WRITTEN TASK ::
Pick out each line of the records that contains the word "eleitorais" and copy those lines unchanged.

EXCERPTED DATA ::
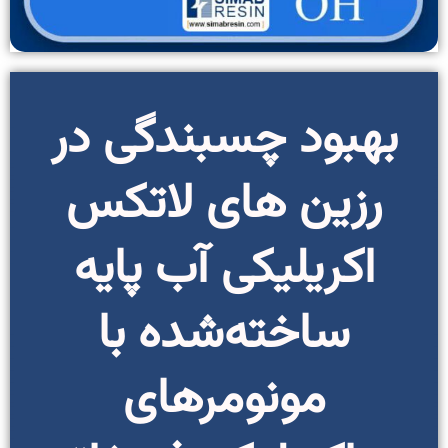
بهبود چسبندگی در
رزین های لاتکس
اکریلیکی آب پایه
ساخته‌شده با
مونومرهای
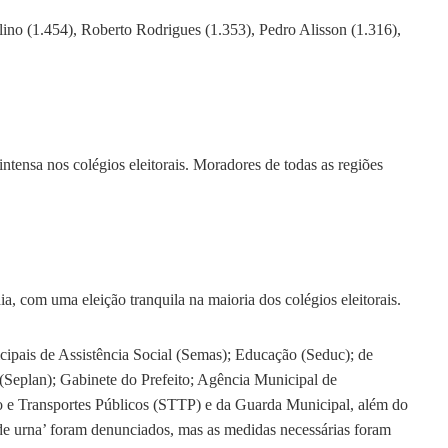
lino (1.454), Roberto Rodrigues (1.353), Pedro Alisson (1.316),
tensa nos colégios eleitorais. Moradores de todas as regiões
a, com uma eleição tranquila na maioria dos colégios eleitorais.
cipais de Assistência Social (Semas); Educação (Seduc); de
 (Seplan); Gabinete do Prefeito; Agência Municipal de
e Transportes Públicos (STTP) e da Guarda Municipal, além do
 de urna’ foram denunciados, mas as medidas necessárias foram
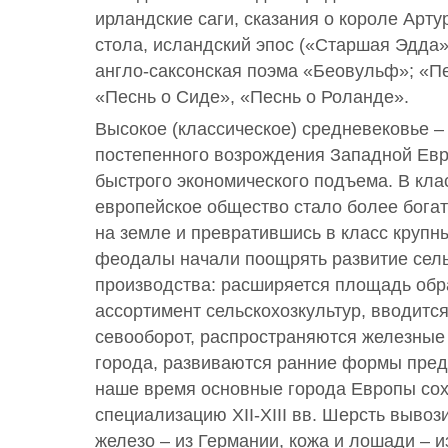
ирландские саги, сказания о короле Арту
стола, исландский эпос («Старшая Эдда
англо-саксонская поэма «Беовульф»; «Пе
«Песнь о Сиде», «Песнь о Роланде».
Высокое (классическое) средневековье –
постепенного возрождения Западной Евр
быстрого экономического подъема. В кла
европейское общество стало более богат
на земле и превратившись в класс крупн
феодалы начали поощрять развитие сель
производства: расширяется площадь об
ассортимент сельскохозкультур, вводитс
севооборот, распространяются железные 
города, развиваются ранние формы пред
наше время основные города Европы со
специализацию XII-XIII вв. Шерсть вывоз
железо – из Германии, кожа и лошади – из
==
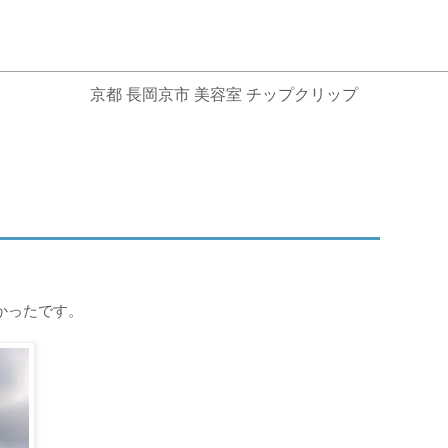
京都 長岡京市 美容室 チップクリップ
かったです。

SOLUTION TO THIS PROBLEM ::
tensa nos colégios eleitorais. Moradores de todas as regiões
a, com uma eleição tranquila na maioria dos colégios eleitorais.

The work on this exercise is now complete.